Digging into Datasets in Gale Digital Scholar Lab

│By Sarah L. Ketchley, Senior Digital Humanities Specialist, Gale│

This dataset post is a follow-up to Working with Datasets, a Primer which discussed text datasets of primary sources and explored how to access and work with them in Gale Digital Scholar Lab. Here, we’ll look at the topics of the first eight datasets in the Lab in more detail, the types of documents included in each set, and consider how a user may work with them for analysis. Our next blog post will showcase classroom-based use of the Lab’s datasets as an introductory pathway into the field of digital humanities.

The First Eight Datasets in Gale Digital Scholar Lab

Datasets in Gale Digital Scholar Lab
Datasets in Gale Digital Scholar Lab

Datasets of Gale Primary Sources text documents will be released at regular intervals; to date there are eight in the Lab which cover a variety of topics and document types. Each dataset contains around 200 documents of OCR text, which a user can work with in the Lab, or export to analyse using external tools. The datasets are small enough to be able to gain an understanding of their content, while still containing enough documents to allow for interesting analysis results. The datasets can be considered a starting point to learn about workflow in the Lab, or for learning about the specific topics each dataset covers. Once a user has clicked ‘get a copy’ of any dataset, the collection will appear in the ‘My Content Sets’ section of the Lab for further curation (adding/removing documents) as appropriate.

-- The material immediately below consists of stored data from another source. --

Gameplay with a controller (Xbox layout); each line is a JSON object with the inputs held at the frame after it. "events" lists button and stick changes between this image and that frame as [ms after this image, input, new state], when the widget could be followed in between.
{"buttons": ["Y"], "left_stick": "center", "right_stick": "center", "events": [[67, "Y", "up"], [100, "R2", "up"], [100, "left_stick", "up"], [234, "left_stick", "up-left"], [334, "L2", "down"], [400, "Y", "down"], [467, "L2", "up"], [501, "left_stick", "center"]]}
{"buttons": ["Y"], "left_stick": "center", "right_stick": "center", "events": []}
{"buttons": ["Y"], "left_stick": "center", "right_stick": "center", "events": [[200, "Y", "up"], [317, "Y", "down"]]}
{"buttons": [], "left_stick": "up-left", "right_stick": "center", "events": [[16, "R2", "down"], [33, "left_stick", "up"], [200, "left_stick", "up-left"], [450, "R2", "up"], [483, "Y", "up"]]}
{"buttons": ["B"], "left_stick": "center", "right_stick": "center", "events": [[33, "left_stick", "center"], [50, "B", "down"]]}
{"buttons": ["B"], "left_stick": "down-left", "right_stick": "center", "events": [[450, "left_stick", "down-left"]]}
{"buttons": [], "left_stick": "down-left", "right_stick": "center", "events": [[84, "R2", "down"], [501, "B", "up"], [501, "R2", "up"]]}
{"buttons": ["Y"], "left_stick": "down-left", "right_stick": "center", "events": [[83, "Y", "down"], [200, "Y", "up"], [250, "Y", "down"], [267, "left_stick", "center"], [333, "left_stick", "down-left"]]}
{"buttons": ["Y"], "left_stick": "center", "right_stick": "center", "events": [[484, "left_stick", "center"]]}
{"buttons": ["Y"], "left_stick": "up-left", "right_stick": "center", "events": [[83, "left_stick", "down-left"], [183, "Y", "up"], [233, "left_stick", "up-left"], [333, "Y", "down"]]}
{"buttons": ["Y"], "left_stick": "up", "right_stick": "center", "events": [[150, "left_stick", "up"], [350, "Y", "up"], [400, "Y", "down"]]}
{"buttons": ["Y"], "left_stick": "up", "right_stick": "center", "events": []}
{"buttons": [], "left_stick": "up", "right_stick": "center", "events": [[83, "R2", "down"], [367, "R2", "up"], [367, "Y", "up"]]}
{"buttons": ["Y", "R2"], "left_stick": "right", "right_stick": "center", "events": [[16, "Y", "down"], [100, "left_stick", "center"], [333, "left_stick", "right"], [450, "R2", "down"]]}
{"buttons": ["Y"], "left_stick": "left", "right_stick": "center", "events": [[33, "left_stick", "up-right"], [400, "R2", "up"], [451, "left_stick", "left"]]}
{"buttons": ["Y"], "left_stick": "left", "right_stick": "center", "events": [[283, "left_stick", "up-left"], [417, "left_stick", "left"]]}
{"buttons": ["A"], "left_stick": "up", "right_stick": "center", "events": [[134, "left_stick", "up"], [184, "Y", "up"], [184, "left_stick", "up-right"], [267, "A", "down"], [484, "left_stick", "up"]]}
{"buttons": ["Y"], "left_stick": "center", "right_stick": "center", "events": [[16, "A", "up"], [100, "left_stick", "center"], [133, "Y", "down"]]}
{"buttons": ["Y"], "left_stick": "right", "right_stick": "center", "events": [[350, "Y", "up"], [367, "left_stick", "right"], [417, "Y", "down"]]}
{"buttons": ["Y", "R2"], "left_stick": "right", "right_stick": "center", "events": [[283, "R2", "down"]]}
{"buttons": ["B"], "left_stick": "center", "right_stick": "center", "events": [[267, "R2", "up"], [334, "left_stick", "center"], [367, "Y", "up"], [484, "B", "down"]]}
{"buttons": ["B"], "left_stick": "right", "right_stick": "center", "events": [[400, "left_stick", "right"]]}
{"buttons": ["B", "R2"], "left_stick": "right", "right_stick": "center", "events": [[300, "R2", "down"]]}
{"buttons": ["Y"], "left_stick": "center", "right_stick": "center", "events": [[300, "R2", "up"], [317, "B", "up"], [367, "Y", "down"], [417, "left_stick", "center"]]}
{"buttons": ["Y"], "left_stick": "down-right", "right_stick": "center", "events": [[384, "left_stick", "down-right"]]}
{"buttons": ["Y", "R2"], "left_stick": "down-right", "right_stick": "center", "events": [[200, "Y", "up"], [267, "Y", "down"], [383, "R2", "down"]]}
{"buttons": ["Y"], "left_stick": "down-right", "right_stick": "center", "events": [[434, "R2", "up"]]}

This blog post provides contextual background information for the eight topics and can be used as a brief subject orientation. The content will be supplemented as more datasets are added to the Lab.

Watergate in News Editorials Dataset

This dataset contains a range of editorial commentary on the 1972 Watergate scandal, which led to the downfall of President Richard Nixon. A break-in at the Democratic National Committee headquarters in the Watergate complex in Washington DC exposed illegal activities that included wiretapping, burglary and a government-wide coverup.

The 251 newspaper editorials in the dataset come from both US and European sources and were written between 1972 and 1975. They give a range of perspectives on the events as they unfold. Tools to consider include Sentiment Analysis, to track how sentiment towards President Nixon changed over time.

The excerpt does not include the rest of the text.